If you invoice £20,000 in January on 30-day payment terms, that cash arrives in February. But your January rent, salaries and supplier invoices are due in January. You are £20,000 profitable but potentially cash-flow negative in January. This timing mismatch is the most common cause of business cash crises — even in growing, profitable businesses.
Standard B2B payment terms in the UK are 30 days. Larger companies often impose 60 or 90 days. Government contracts sometimes pay in 90+ days. If your revenue grows from £10,000 to £30,000 in 3 months but clients pay 60 days later, you can face a significant cash shortfall during your fastest growth period. Growth kills cash-flow-poor businesses.
Key tactics: (1) Invoice immediately and follow up at 30 days; (2) Negotiate shorter payment terms with customers; (3) Use invoice financing or factoring for large outstanding invoices; (4) Align supplier payment terms with customer payment receipt; (5) Maintain a minimum cash buffer of 3 months fixed costs; (6) Build a revolving credit facility before you need it.
Start with opening cash balance. Each month: add cash actually received (not invoiced — actual receipts based on payment terms), subtract cost of goods sold paid to suppliers and subtract fixed operating costs paid. The result is your closing cash balance — which becomes the next month's opening balance. Our tool automates this with payment delay modelling.

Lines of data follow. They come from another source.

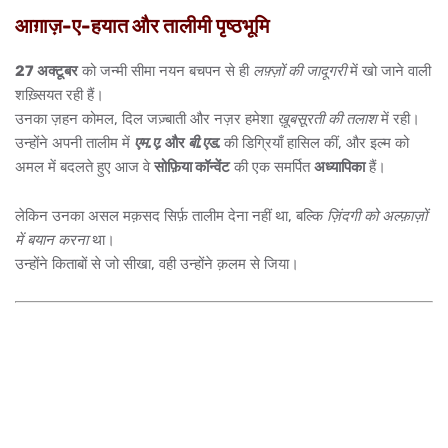
आग़ाज़-ए-हयात और तालीमी पृष्ठभूमि
27 अक्टूबर
को जन्मी सीमा नयन बचपन से ही
लफ़्ज़ों की जादूगरी
में खो जाने वाली
शख़्सियत रही हैं।
उनका ज़हन कोमल, दिल जज़्बाती और नज़र हमेशा
ख़ूबसूरती की तलाश
में रही।
उन्होंने अपनी तालीम में
एम.ए.
और
बी.एड.
की डिग्रियाँ हासिल कीं, और इल्म को
अमल में बदलते हुए आज वे
सोफ़िया कॉन्वेंट
की एक समर्पित
अध्यापिका
हैं।
लेकिन उनका असल मक़सद सिर्फ़ तालीम देना नहीं था, बल्कि
ज़िंदगी को अल्फ़ाज़ों
में बयान करना
था।
उन्होंने किताबों से जो सीखा, वही उन्होंने क़लम से जिया।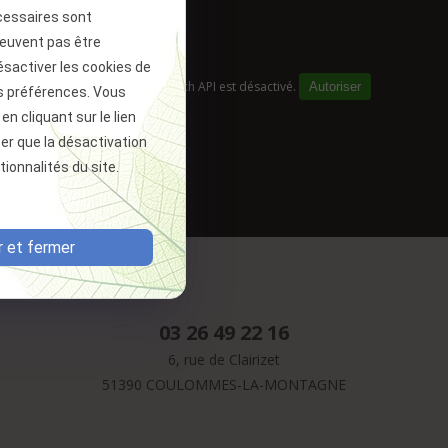
cessaires sont
peuvent pas être
ésactiver les cookies de
Google Maps Search API est désactivé.
Autoriser
s préférences. Vous
 cliquant sur le lien
ter que la désactivation
ionnalités du site.
 et fermer
03 26 49 22 16
6, rue de Clairizet
51390 COULOMMES-LA-MONTAGNE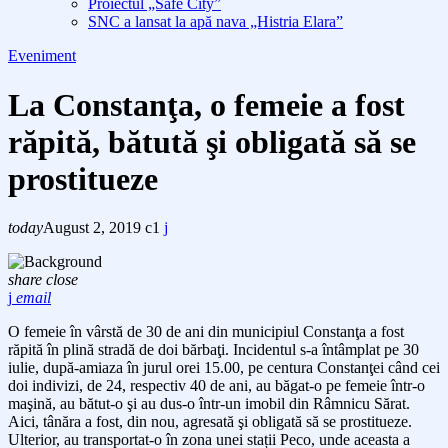
Proiectul „Safe City”
SNC a lansat la apă nava „Histria Elara”
Eveniment
La Constanţa, o femeie a fost
răpită, bătută şi obligată să se
prostitueze
today
August 2, 2019
1
share
close
email
O femeie în vârstă de 30 de ani din municipiul Constanţa a fost
răpită
în plină stradă
de doi bărbaţi.
Incidentul
s-a întâmplat pe 30
iulie,
după-amiaza
în jurul orei 15.00, pe
centura Constanţei
când cei
doi indivizi,
d
e 24, respectiv 40 de ani, au băgat-o
pe femeie
într-o
maşină, au bătut-o şi au dus-o într-un imobil din Râmnicu Sărat.
Aici, tânăra
a fost, din nou, agresată şi obligată să se prostitueze.
Ulterior, au
transportat-o în zona unei stații Peco, unde aceasta a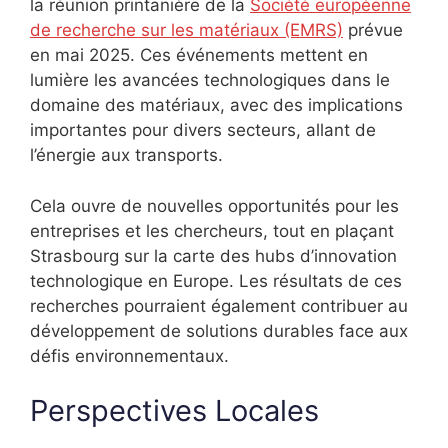
la réunion printanière de la
Société européenne
de recherche sur les matériaux (EMRS)
prévue
en mai 2025. Ces événements mettent en
lumière les avancées technologiques dans le
domaine des matériaux, avec des implications
importantes pour divers secteurs, allant de
l’énergie aux transports.
Cela ouvre de nouvelles opportunités pour les
entreprises et les chercheurs, tout en plaçant
Strasbourg sur la carte des hubs d’innovation
technologique en Europe. Les résultats de ces
recherches pourraient également contribuer au
développement de solutions durables face aux
défis environnementaux.
Perspectives Locales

The four main causes: (1) Long payment terms — invoicing and receiving payment weeks or months apart; (2) Rapid growth — hiring and investing before revenue arrives; (3) Seasonality — revenue concentrated in certain months while costs are spread evenly; (4) Poor debtor management — invoices unpaid beyond terms. All four can coexist in profitable businesses.

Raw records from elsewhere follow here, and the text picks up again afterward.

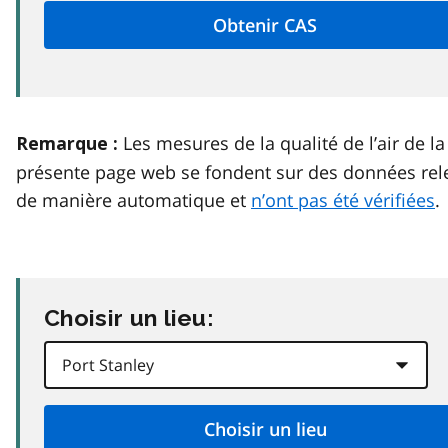
Les mesures de la qualité de l’air de la
Remarque :
présente page web se fondent sur des données rel
de manière automatique et
n’ont pas été vérifiées
.
Choisir un lieu: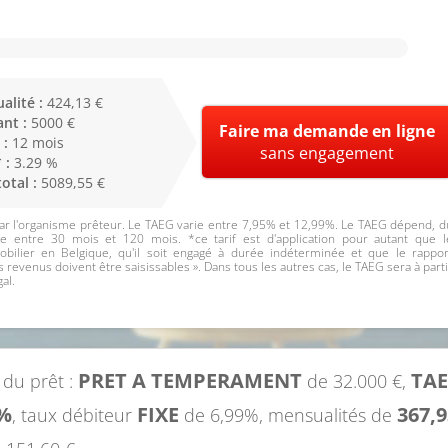
alité :
424,13 €
nt :
5000 €
Faire ma demande en ligne
 :
12 mois
sans engagement
 :
3.29 %
total :
5089,55 €
r l'organisme prêteur. Le TAEG varie entre 7,95% et 12,99%. Le TAEG dépend, d
ie entre 30 mois et 120 mois. *ce tarif est d'application pour autant que l
bilier en Belgique, qu'il soit engagé à durée indéterminée et que le rappor
 revenus doivent être saisissables ». Dans tous les autres cas, le TAEG sera à parti
al.
PRET A TEMPERAMENT
TA
 du prêt :
de 32.000 €,
9%
FIXE
367,
, taux débiteur
de 6,99%, mensualités de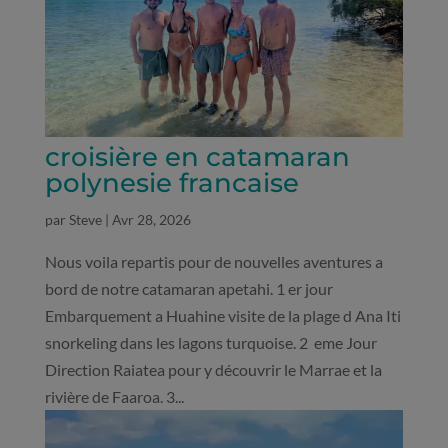
croisière en catamaran
polynesie francaise
par
Steve
|
Avr 28, 2026
Nous voila repartis pour de nouvelles aventures a
bord de notre catamaran apetahi. 1 er jour
Embarquement a Huahine visite de la plage d Ana Iti
snorkeling dans les lagons turquoise. 2 eme Jour
Direction Raiatea pour y découvrir le Marrae et la
rivière de Faaroa. 3...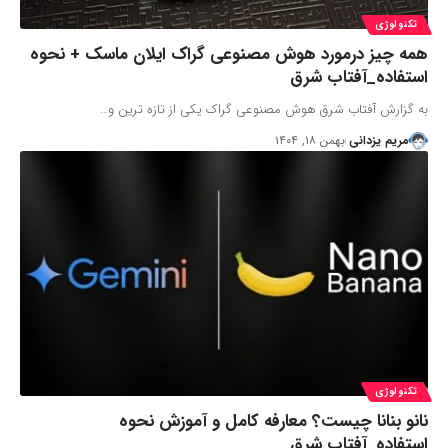
تکنولوژی
همه چیز درمورد هوش مصنوعی گراک ایلان ماسک + نحوه
استفاده_آفتاب شرق
به گزارش آفتاب شرق هوش مصنوعی گراک یکی از تازه ترین و…
مریم یزدانی
بهمن ۱۸, ۱۴۰۴
تکنولوژی
نانو بنانا چیست؟ معارفه کامل و آموزش نحوه
استفاده_آفتاب شرق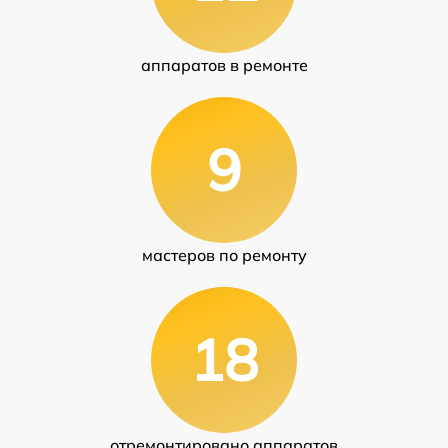
аппаратов в ремонте
9
мастеров по ремонту
18
отремонтировано аппаратов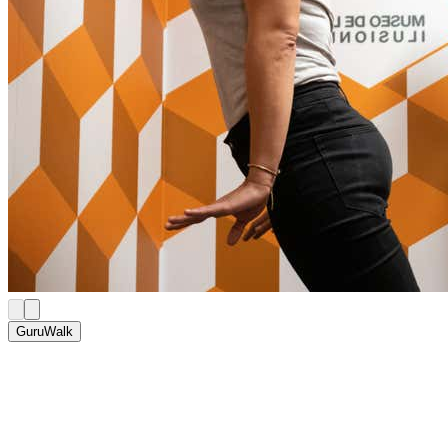
GuruWalk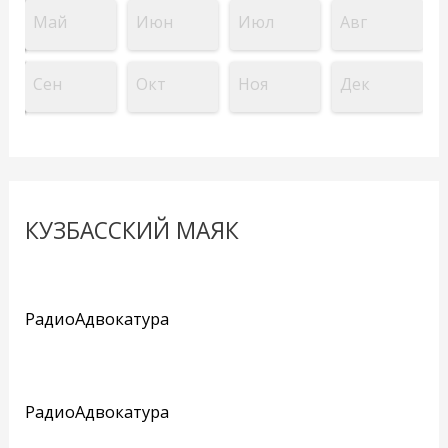
Май
Июн
Июл
Авг
Сен
Окт
Ноя
Дек
КУЗБАССКИЙ МАЯК
РадиоАдвокатура
РадиоАдвокатура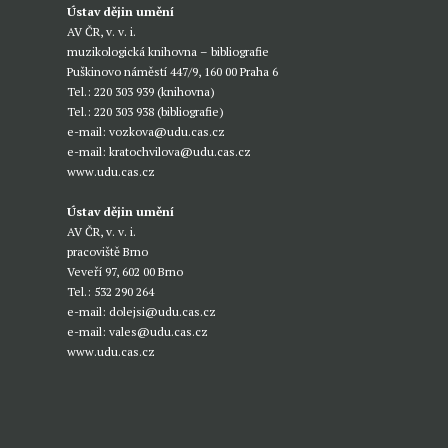
Ústav dějin umění
AV ČR, v. v. i.
muzikologická knihovna – bibliografie
Puškinovo náměstí 447/9, 160 00 Praha 6
Tel.: 220 303 939 (knihovna)
Tel.: 220 303 938 (bibliografie)
e-mail:
vozkova@udu.cas.cz
e-mail:
kratochvilova@udu.cas.cz
www.udu.cas.cz
Ústav dějin umění
AV ČR, v. v. i.
pracoviště Brno
Veveří 97, 602 00 Brno
Tel.: 532 290 264
e-mail:
dolejsi@udu.cas.cz
e-mail:
vales@udu.cas.cz
www.udu.cas.cz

Most advisers recommend keeping a minimum of 3 months of total operating costs in accessible cash or credit facility. A business with £8,000/month costs should maintain £24,000+ buffer. Higher-risk businesses (project-based revenue, long payment terms, seasonal) should maintain 6 months. The buffer is not profit — it is an operational reserve that prevents profitable businesses from failing due to timing.